Task directions:
Set out exactly every line of the entries below, starting at the line that holds "(pin bidirectional line (at 17.78 2.54" and stopping after the line that holds "(pin bidirectional line (at -15.24 12.7".

Supplied records:

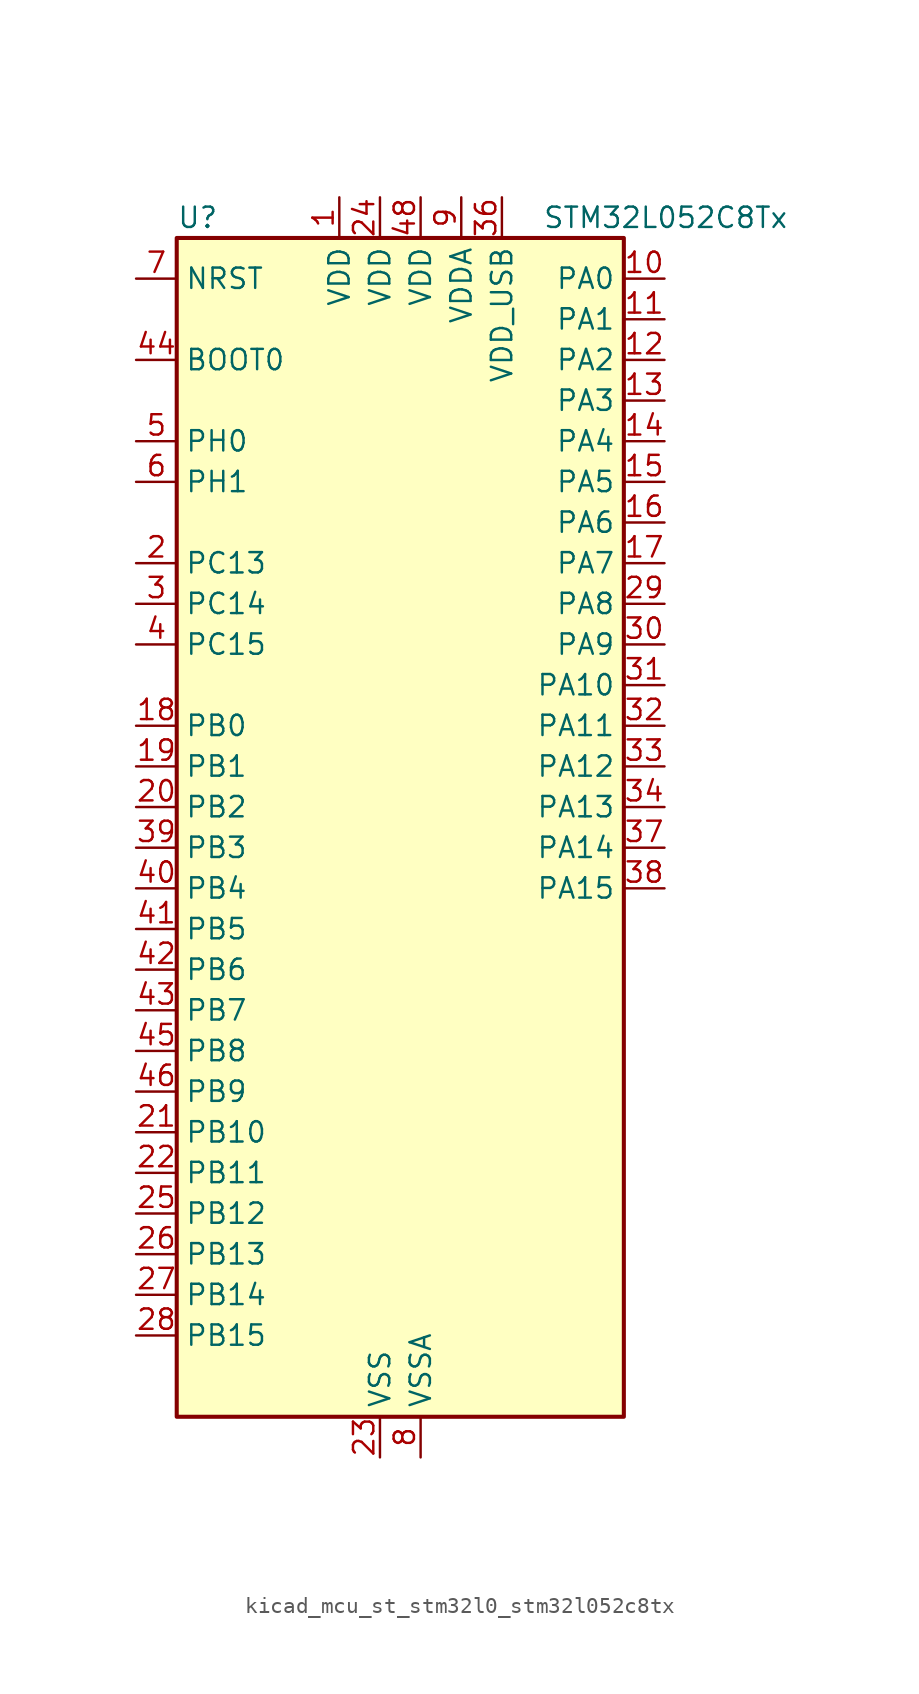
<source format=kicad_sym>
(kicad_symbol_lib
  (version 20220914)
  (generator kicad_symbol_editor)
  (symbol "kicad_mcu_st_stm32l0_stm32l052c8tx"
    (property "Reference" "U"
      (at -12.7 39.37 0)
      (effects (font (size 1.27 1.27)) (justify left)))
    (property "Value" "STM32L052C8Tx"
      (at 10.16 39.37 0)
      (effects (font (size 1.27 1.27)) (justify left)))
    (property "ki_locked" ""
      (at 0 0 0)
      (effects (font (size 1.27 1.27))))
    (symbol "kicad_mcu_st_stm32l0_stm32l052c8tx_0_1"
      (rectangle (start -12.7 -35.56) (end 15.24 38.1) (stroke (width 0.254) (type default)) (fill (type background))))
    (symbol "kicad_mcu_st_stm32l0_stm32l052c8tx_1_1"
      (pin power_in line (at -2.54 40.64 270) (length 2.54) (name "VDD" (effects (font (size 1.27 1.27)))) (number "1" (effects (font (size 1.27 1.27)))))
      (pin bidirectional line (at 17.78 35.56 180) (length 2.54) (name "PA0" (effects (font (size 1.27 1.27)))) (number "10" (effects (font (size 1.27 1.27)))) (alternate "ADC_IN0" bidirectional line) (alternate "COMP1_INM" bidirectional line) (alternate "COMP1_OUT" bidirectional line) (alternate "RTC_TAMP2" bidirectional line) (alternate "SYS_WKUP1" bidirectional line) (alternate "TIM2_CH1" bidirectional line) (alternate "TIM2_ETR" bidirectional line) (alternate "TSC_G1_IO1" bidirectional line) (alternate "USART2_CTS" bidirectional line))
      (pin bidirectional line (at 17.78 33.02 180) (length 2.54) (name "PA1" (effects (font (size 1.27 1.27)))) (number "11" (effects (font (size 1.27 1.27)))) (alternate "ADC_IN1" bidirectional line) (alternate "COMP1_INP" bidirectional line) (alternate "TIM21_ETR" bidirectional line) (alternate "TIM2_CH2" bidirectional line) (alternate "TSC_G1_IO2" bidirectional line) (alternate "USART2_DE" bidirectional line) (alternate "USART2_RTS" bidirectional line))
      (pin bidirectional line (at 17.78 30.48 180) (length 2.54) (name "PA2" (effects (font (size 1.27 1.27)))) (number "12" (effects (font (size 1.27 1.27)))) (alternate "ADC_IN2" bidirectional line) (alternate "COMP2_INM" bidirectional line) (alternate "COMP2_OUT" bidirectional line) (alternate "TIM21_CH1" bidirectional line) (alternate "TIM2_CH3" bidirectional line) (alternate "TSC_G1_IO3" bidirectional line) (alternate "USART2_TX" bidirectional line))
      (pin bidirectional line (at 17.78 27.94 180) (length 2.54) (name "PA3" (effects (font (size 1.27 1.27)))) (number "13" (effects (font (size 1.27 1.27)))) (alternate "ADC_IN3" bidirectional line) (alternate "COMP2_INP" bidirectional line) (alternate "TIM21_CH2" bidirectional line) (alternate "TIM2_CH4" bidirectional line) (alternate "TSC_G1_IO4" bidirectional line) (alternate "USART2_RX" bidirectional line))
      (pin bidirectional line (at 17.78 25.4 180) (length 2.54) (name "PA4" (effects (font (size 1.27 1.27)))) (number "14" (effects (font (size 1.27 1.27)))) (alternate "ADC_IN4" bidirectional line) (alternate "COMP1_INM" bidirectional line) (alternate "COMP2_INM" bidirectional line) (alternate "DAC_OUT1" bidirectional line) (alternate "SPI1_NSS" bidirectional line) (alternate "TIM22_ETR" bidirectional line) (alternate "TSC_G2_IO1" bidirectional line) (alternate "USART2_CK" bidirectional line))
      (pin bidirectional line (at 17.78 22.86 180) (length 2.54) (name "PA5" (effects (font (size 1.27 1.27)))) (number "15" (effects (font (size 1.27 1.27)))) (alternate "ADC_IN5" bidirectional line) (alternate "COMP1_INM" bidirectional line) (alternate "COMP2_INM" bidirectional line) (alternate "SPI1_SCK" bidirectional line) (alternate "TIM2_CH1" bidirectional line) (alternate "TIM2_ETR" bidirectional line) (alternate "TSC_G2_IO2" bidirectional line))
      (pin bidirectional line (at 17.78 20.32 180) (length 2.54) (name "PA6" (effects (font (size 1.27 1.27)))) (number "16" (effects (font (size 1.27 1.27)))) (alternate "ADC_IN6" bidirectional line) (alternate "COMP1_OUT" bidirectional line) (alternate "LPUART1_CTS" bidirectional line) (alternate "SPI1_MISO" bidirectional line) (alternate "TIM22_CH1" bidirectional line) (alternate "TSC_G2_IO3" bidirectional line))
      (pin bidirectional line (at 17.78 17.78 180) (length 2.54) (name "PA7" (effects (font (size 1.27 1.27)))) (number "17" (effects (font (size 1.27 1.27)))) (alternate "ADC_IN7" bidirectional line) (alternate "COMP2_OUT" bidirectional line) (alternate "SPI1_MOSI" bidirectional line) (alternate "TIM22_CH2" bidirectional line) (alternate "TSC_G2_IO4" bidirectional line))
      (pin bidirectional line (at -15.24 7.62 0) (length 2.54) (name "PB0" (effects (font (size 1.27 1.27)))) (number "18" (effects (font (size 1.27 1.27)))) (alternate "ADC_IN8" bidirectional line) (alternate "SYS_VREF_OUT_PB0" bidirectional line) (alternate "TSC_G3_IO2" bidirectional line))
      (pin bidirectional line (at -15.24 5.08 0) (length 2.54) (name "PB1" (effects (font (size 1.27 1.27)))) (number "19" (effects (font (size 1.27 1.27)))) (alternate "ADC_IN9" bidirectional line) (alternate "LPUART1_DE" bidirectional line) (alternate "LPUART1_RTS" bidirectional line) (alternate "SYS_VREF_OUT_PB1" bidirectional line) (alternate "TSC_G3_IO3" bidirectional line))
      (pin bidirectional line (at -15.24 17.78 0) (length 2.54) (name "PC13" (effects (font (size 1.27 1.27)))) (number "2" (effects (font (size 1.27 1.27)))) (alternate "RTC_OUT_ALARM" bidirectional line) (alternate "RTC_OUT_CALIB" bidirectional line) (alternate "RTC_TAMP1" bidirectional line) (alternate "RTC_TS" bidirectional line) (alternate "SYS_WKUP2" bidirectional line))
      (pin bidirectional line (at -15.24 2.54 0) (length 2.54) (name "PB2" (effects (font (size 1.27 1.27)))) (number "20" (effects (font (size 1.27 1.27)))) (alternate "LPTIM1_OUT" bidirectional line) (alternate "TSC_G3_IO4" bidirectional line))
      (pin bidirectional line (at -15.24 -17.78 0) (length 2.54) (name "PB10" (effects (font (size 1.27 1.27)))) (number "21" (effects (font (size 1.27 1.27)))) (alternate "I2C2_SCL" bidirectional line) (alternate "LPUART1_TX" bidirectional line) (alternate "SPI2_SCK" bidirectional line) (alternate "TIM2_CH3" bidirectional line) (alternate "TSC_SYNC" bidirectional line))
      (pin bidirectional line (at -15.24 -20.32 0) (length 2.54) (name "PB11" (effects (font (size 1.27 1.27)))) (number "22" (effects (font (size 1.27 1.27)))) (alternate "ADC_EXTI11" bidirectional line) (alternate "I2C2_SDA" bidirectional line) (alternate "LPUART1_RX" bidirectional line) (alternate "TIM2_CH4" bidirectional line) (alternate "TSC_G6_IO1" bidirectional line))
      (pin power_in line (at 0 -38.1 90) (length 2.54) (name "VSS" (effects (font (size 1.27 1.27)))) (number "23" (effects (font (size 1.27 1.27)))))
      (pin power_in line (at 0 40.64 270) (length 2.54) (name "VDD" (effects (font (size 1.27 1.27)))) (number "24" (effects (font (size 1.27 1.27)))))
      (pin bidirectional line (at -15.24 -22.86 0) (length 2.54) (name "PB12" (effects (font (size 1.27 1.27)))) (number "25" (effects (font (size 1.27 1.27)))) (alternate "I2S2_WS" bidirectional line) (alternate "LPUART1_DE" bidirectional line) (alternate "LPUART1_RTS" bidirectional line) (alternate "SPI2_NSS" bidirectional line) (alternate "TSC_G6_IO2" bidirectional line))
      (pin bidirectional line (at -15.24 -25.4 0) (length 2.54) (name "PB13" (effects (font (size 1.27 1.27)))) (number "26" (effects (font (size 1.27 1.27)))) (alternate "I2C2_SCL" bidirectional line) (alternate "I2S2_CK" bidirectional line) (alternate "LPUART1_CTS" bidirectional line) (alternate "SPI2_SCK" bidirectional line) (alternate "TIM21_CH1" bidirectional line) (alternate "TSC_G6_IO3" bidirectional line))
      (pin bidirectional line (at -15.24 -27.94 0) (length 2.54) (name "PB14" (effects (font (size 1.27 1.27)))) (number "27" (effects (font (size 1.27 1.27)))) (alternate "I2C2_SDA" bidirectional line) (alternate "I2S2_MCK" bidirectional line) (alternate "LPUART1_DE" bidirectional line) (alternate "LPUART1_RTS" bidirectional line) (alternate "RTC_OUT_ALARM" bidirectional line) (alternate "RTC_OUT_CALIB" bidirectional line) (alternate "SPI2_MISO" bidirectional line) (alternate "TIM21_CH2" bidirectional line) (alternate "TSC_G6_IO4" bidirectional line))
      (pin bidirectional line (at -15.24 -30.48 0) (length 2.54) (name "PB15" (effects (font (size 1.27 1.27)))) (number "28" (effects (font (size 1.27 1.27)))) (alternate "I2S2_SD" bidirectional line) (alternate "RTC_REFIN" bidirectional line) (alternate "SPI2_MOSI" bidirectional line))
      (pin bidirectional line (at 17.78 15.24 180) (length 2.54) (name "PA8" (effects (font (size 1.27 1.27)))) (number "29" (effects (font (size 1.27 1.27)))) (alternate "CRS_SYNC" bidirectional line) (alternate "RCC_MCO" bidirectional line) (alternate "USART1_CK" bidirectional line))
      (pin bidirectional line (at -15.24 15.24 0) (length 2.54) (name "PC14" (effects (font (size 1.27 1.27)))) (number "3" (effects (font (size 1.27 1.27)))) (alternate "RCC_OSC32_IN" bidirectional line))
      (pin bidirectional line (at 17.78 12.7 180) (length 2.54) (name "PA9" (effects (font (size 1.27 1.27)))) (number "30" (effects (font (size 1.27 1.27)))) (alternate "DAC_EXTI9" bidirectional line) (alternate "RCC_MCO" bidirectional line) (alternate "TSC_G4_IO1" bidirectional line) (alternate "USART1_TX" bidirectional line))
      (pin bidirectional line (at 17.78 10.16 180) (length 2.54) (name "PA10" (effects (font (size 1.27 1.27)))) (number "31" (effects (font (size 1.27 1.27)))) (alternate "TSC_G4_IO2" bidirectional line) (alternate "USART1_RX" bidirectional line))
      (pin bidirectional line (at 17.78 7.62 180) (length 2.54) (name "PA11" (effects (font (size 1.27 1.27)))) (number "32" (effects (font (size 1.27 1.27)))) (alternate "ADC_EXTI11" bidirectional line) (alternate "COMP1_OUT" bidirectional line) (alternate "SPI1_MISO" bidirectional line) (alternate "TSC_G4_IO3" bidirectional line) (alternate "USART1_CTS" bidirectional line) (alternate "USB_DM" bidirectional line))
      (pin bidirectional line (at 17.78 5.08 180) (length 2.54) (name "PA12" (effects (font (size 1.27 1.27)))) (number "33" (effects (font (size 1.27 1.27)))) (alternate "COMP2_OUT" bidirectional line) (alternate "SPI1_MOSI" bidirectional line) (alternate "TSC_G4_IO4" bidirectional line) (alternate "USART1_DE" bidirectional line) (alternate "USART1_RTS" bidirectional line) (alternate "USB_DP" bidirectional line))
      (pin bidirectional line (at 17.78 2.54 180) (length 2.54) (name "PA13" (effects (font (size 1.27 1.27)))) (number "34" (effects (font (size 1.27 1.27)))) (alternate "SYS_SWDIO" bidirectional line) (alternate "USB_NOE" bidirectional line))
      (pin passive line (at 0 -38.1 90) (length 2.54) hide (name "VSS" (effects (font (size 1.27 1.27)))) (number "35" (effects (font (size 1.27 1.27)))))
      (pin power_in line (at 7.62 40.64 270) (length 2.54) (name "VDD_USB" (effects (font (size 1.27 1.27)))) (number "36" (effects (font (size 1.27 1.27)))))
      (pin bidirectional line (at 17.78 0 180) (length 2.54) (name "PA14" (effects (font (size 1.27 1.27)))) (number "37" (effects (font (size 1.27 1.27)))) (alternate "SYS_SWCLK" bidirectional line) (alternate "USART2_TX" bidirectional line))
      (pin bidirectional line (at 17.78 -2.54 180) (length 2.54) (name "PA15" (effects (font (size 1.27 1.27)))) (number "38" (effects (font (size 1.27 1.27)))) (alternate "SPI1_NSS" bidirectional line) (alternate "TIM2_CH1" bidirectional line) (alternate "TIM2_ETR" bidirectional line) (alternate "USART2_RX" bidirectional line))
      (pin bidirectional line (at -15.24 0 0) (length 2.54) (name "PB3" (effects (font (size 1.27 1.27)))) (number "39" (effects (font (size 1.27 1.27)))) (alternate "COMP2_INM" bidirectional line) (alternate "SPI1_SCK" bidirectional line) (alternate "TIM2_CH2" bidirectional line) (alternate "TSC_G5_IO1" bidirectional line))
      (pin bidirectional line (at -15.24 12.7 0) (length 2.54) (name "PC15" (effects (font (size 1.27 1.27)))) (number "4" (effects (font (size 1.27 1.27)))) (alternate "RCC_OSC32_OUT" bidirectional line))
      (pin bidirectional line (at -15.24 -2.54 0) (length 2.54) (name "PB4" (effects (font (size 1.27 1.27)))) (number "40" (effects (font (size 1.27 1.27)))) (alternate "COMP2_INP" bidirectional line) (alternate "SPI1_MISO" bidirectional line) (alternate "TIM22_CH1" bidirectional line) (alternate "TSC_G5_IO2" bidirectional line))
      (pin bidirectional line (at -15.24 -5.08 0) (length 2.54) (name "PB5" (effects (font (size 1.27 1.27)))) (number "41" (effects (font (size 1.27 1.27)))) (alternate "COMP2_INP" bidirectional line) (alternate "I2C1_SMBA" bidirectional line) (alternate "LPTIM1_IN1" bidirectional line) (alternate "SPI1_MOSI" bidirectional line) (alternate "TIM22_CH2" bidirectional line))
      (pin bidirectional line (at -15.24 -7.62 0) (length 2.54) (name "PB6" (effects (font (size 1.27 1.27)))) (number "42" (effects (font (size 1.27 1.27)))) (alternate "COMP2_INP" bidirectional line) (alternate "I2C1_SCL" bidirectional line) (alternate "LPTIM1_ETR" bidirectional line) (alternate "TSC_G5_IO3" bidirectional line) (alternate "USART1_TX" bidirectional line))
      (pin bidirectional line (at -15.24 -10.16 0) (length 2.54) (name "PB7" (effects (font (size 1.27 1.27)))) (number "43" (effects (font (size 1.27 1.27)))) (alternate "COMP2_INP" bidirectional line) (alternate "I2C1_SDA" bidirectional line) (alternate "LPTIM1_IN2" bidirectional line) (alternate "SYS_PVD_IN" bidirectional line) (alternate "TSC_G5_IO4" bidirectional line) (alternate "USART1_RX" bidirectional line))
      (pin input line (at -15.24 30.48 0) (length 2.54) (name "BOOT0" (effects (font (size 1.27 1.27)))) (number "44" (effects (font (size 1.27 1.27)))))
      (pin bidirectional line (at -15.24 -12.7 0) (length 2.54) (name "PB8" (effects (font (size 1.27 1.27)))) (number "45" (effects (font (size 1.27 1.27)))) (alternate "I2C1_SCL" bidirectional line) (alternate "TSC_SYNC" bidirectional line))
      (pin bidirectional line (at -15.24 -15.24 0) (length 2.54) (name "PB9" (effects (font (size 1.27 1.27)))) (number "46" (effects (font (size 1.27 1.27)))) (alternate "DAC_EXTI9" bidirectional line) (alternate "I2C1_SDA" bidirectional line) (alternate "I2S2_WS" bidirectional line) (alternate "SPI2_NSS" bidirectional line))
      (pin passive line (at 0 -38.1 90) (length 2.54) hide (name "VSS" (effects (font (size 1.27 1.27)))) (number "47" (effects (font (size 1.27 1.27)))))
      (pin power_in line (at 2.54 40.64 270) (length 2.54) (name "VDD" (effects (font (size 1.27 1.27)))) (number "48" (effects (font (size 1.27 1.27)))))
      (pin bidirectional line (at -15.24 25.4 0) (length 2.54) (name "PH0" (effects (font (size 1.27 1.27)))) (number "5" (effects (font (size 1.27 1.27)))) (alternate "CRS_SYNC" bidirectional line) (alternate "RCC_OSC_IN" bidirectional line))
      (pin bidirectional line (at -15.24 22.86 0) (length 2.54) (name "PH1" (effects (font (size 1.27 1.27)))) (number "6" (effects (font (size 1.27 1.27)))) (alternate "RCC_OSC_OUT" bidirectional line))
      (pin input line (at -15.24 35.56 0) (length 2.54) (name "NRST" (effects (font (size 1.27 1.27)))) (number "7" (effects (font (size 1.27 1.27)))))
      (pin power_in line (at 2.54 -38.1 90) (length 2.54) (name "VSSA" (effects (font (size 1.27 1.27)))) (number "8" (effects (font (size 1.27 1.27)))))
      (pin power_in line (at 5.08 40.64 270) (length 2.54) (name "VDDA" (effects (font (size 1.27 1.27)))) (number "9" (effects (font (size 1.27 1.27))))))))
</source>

Expected answer:
      (pin bidirectional line (at 17.78 2.54 180) (length 2.54) (name "PA13" (effects (font (size 1.27 1.27)))) (number "34" (effects (font (size 1.27 1.27)))) (alternate "SYS_SWDIO" bidirectional line) (alternate "USB_NOE" bidirectional line))
      (pin passive line (at 0 -38.1 90) (length 2.54) hide (name "VSS" (effects (font (size 1.27 1.27)))) (number "35" (effects (font (size 1.27 1.27)))))
      (pin power_in line (at 7.62 40.64 270) (length 2.54) (name "VDD_USB" (effects (font (size 1.27 1.27)))) (number "36" (effects (font (size 1.27 1.27)))))
      (pin bidirectional line (at 17.78 0 180) (length 2.54) (name "PA14" (effects (font (size 1.27 1.27)))) (number "37" (effects (font (size 1.27 1.27)))) (alternate "SYS_SWCLK" bidirectional line) (alternate "USART2_TX" bidirectional line))
      (pin bidirectional line (at 17.78 -2.54 180) (length 2.54) (name "PA15" (effects (font (size 1.27 1.27)))) (number "38" (effects (font (size 1.27 1.27)))) (alternate "SPI1_NSS" bidirectional line) (alternate "TIM2_CH1" bidirectional line) (alternate "TIM2_ETR" bidirectional line) (alternate "USART2_RX" bidirectional line))
      (pin bidirectional line (at -15.24 0 0) (length 2.54) (name "PB3" (effects (font (size 1.27 1.27)))) (number "39" (effects (font (size 1.27 1.27)))) (alternate "COMP2_INM" bidirectional line) (alternate "SPI1_SCK" bidirectional line) (alternate "TIM2_CH2" bidirectional line) (alternate "TSC_G5_IO1" bidirectional line))
      (pin bidirectional line (at -15.24 12.7 0) (length 2.54) (name "PC15" (effects (font (size 1.27 1.27)))) (number "4" (effects (font (size 1.27 1.27)))) (alternate "RCC_OSC32_OUT" bidirectional line))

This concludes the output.